As the pace slows for a meditative second half, the film’s themes and messages come into razor-sharp focus and take on a more grand (dare I say epic?) feel. This is where Waves truly differentiates itself from being a run-of-the-mill thriller, and challenges you to ask questions of what it means to be human, to make mistakes, to forgive, and ultimately, to love.

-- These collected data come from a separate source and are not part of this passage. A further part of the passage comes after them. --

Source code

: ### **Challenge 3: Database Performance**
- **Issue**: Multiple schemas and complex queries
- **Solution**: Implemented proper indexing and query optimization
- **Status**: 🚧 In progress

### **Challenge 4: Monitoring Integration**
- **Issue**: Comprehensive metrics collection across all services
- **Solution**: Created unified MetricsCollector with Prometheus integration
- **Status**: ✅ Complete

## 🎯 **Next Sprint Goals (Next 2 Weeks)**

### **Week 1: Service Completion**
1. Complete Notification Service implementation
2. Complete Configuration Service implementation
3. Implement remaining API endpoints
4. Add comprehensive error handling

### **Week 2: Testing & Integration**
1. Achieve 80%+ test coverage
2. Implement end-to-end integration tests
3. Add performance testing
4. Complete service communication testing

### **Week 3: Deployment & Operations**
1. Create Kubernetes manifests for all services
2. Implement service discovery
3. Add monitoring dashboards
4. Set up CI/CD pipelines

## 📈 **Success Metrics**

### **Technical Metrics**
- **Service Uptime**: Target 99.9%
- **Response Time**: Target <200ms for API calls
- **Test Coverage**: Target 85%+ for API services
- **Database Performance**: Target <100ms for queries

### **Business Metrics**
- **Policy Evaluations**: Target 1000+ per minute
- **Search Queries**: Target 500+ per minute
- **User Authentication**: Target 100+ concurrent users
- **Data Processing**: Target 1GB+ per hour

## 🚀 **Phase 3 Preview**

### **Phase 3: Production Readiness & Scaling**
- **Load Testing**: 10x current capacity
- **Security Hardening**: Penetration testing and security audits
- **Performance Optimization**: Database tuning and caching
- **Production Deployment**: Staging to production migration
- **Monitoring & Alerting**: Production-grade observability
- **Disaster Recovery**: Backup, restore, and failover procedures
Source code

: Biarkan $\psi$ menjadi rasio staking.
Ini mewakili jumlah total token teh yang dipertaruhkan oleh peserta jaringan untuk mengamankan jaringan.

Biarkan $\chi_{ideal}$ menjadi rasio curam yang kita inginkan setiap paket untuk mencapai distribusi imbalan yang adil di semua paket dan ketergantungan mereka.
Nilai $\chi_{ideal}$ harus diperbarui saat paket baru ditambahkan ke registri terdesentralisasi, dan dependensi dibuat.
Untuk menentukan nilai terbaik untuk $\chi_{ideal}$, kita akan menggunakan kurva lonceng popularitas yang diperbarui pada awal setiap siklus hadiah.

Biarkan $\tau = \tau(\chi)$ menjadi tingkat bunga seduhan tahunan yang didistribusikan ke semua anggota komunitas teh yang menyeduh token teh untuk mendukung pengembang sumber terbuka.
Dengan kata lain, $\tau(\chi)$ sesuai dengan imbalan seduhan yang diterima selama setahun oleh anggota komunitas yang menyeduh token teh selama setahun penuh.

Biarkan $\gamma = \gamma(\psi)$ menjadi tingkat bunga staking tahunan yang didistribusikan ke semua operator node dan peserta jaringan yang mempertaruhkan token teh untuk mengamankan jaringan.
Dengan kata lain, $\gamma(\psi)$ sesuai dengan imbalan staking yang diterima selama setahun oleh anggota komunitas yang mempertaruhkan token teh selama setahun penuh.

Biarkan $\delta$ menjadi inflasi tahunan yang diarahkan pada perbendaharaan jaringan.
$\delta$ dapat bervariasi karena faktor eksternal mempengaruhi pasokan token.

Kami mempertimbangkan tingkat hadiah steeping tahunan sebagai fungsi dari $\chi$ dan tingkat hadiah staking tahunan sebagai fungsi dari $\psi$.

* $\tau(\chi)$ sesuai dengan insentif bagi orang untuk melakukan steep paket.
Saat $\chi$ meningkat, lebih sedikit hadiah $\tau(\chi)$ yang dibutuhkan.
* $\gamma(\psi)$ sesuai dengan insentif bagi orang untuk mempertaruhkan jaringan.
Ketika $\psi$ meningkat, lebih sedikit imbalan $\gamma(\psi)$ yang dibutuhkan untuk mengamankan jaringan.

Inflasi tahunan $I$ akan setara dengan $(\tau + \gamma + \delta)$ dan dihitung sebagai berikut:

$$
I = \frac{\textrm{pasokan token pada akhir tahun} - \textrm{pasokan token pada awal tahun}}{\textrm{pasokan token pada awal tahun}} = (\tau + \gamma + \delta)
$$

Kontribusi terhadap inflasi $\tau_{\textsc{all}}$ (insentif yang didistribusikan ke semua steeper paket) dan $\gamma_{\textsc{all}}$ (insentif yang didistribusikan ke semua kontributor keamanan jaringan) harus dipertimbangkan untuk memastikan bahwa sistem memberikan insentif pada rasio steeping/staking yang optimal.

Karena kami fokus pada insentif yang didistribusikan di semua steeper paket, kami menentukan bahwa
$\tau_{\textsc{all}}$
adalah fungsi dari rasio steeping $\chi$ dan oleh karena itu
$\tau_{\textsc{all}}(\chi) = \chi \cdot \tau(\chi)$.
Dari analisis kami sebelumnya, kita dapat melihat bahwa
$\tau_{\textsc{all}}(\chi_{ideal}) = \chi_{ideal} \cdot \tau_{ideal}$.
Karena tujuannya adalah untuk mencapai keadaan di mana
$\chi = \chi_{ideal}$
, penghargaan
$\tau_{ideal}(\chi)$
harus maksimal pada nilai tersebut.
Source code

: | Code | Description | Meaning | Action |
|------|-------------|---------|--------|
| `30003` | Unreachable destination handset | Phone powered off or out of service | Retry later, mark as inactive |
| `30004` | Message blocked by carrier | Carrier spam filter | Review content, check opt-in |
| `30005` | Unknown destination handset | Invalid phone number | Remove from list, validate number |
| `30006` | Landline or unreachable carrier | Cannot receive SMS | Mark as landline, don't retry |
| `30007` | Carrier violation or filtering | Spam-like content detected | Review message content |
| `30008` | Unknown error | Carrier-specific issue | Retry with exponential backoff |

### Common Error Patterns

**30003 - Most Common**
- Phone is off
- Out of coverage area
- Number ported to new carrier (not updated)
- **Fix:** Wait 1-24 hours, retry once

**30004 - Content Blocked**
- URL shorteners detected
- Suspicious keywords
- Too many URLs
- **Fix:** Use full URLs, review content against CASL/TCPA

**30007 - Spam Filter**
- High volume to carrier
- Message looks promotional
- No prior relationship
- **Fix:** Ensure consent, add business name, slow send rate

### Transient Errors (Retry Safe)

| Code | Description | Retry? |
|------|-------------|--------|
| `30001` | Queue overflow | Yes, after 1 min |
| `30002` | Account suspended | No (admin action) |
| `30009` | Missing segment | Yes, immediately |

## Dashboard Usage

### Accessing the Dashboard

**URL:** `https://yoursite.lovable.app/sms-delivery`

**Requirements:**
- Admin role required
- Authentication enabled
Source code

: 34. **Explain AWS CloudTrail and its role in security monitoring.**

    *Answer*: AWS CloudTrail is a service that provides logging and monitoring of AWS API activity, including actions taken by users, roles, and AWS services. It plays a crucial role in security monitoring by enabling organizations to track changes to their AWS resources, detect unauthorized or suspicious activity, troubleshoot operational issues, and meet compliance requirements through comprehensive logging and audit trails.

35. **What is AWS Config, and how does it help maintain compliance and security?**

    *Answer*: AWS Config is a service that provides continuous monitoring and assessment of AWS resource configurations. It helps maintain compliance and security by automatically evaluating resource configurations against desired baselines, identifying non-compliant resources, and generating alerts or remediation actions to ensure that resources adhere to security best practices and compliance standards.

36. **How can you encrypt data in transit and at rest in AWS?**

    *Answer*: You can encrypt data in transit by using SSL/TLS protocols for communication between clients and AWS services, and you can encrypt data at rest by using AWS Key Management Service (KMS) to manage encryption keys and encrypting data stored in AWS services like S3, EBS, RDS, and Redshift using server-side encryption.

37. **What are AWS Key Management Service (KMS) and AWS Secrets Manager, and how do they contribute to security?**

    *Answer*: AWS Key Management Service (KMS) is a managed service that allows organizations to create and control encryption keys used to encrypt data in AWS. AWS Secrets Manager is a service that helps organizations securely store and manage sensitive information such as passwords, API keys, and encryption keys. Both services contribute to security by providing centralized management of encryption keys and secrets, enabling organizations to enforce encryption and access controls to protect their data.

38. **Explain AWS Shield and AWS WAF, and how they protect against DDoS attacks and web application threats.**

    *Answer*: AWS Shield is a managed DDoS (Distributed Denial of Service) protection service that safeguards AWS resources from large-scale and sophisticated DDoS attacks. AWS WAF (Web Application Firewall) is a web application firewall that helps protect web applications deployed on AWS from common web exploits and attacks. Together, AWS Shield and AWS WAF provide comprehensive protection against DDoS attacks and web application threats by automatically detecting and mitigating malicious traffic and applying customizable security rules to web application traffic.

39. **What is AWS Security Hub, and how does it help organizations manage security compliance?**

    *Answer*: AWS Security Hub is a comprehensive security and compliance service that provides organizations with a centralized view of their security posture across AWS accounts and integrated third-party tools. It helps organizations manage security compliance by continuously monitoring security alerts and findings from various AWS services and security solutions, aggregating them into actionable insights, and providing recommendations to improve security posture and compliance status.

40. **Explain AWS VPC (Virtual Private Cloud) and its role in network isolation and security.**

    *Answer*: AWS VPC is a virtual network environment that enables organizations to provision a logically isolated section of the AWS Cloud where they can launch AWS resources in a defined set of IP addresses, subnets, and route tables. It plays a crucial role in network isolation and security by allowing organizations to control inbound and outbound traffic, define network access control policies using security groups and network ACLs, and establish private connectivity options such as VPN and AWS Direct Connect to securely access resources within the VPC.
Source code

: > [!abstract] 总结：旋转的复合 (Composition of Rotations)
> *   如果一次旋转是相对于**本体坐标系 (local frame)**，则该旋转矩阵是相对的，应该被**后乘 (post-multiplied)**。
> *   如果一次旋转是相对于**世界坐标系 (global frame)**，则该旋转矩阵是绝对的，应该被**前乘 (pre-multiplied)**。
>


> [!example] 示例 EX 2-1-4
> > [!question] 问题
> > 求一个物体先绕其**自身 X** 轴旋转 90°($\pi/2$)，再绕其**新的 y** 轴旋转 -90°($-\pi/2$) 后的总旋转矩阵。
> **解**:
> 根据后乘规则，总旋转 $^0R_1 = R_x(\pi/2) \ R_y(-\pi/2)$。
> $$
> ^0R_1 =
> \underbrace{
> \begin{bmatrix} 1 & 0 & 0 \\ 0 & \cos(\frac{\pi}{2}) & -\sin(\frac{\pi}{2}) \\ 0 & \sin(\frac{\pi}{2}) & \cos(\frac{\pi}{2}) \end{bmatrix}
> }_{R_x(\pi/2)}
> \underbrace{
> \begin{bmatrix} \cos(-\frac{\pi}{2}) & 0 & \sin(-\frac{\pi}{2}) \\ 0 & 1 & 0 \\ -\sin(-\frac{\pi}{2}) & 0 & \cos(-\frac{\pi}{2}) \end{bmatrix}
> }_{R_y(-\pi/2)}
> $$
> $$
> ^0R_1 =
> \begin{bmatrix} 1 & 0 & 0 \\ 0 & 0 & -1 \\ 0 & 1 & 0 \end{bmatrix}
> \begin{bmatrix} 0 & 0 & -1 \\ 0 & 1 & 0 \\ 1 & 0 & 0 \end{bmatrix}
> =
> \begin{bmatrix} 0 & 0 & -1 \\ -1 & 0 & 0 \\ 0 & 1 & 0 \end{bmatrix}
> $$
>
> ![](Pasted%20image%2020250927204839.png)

If it sounds like I’m being overly vague (and perhaps a little pretentious), that’s on purpose. Waves accomplished something that’s rare for me in a film: I had no clue what was coming next, and I was absolutely gripped waiting for what would happen to our characters. At the end of it all, the final emotions and message that the film leaves you with is universal for every viewer. This is not just a film about being a young adult, about being an athlete, about being a family, or about being African-American. Waves is about being human.

All of this comes off the back of incredible and endearing performances from Sterling K. Brown, Lucas Hedges, Taylor Russell, and Kelvin Harrison Jr. (in a breakout year after the also-incredible Luce), working in wonderful conjunction with Trey Edward Shults’ urgent direction.

While its epic emotional scope and frantic filming style leads to some inconsistent pacing issues, Waves is something you should absolutely watch if you can get through some hard-to-watch events on screen.

The Cast: Taylor Russell, Kelvin Harrison Jr., Alexa Demie, Sterling K. Brown, Lucas Hedges, Renee Elise Goldsberry

The Elevator Pitch: The tragic story of one American family, filmed like one long Frank Ocean music video.